About this exercise:
Show all lines from the data that include the word "cada".
[[ Provided data open ]]
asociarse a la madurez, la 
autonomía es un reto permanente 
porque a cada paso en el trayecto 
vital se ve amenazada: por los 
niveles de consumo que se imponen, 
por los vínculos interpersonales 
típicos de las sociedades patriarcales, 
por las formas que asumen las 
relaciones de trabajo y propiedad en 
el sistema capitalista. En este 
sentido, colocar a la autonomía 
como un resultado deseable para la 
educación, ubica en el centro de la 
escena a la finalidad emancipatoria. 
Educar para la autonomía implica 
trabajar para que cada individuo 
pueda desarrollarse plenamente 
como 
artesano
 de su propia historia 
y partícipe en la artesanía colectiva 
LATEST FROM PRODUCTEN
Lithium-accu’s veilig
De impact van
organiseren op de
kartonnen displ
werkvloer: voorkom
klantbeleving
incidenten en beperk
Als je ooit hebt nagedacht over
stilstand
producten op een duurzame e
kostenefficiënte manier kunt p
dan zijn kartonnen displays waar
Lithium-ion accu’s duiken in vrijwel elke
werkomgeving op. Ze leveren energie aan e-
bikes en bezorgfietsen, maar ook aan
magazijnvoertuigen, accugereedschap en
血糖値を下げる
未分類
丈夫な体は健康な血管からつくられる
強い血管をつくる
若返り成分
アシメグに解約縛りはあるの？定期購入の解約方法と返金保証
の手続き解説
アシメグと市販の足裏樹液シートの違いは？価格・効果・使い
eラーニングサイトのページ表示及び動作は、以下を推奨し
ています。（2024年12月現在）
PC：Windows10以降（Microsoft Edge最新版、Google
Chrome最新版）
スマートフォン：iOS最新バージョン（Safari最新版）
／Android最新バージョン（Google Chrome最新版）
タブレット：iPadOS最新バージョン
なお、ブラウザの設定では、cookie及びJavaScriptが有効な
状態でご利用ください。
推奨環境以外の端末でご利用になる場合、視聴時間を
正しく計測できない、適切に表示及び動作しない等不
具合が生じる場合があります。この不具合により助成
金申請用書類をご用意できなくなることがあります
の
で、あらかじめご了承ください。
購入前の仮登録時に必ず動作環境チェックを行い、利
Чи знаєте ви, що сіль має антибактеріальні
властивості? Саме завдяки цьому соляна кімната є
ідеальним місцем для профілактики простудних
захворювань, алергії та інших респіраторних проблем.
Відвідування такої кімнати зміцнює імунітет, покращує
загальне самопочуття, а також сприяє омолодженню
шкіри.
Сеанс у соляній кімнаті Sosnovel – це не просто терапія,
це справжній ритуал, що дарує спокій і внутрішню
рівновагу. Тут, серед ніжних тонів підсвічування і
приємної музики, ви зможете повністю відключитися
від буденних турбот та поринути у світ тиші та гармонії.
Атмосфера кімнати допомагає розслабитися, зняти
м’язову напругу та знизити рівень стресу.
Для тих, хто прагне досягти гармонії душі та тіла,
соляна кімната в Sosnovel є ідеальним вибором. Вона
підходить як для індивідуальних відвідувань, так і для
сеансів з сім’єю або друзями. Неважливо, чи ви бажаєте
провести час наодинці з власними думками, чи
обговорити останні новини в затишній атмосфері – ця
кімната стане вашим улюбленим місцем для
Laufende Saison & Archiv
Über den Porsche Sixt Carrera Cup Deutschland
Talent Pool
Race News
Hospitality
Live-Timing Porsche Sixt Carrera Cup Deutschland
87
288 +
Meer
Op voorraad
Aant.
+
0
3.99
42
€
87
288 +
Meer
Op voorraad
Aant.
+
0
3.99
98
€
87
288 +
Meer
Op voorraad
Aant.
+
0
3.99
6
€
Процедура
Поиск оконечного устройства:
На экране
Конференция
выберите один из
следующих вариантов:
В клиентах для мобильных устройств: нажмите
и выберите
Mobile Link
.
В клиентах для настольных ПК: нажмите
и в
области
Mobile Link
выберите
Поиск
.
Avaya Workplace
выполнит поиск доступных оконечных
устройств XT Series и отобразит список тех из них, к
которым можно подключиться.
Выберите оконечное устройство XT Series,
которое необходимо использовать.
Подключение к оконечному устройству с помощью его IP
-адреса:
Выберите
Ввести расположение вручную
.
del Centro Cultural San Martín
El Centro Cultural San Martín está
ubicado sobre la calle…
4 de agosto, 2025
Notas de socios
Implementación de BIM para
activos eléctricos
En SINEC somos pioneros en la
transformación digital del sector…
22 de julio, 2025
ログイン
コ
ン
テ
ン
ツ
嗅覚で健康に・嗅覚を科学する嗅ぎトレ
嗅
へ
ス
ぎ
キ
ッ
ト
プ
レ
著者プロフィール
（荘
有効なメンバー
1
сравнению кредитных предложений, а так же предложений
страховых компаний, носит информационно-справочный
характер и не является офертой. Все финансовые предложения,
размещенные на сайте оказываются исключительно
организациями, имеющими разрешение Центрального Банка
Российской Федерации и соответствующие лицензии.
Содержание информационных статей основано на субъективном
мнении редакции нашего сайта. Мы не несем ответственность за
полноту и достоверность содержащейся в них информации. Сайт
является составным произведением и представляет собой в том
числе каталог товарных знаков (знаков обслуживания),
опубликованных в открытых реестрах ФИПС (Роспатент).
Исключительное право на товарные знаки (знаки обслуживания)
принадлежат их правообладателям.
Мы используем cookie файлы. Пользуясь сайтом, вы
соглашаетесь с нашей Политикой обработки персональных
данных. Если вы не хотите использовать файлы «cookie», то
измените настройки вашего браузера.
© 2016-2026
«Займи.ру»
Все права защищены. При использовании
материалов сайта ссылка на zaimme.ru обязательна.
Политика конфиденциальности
[[ Provided data closed ]]
Result of this task:
porque a cada paso en el trayecto 
trabajar para que cada individuo 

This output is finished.